## Goal
Reproduce the material below line for line without changing a character, and leave the pictures out of your answer.

## Given records

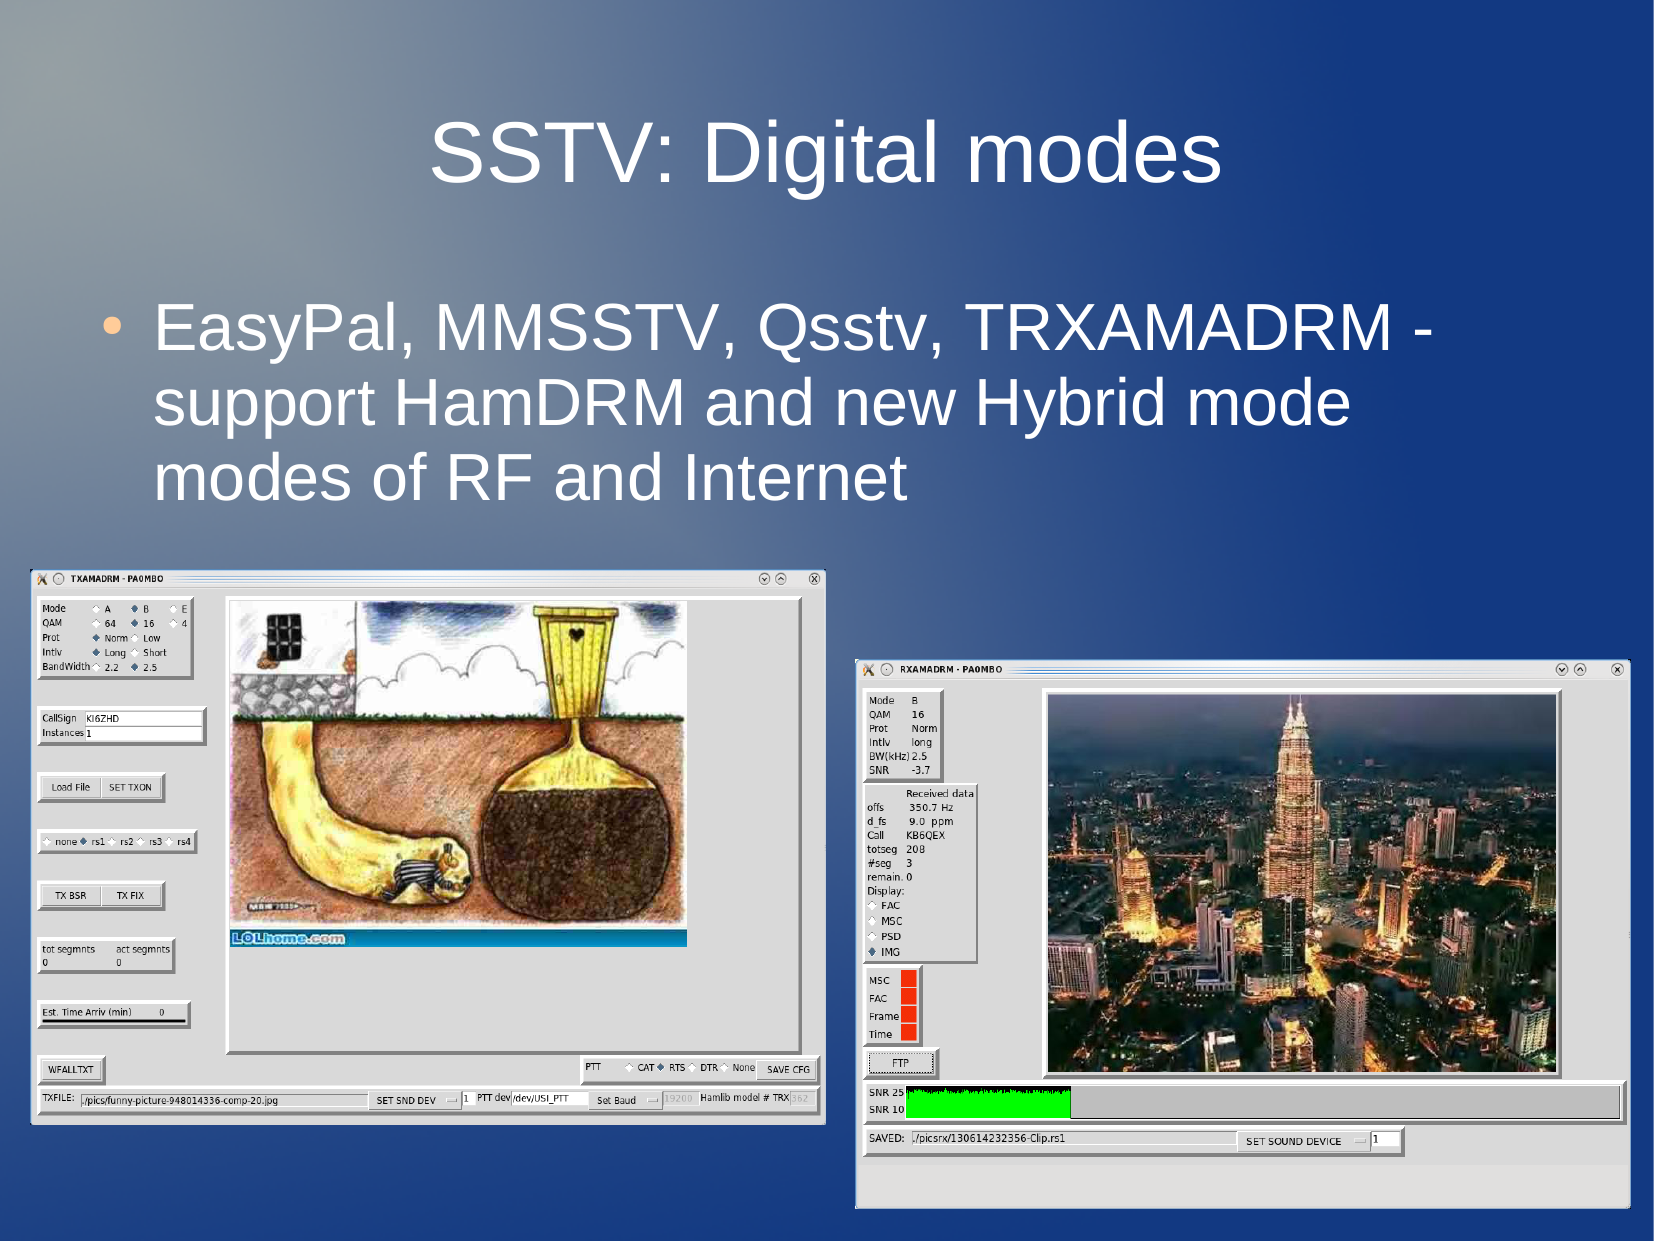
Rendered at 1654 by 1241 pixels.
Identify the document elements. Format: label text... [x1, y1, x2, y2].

list EasyPal, MMSSTV, Qsstv, TRXAMADRM - support HamDRM and new Hybrid mode modes of RF and Internet [82, 290, 1571, 515]
picture [0, 0, 1654, 1241]
title SSTV: Digital modes [82, 49, 1571, 257]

## Task answer
Rendered at 1654 by 1241 pixels.
Identify the document elements. Format: label text... [x1, y1, x2, y2].

list EasyPal, MMSSTV, Qsstv, TRXAMADRM - support HamDRM and new Hybrid mode modes of RF and Internet [82, 290, 1571, 515]
picture [0, 0, 1654, 1241]
title SSTV: Digital modes [82, 49, 1571, 257]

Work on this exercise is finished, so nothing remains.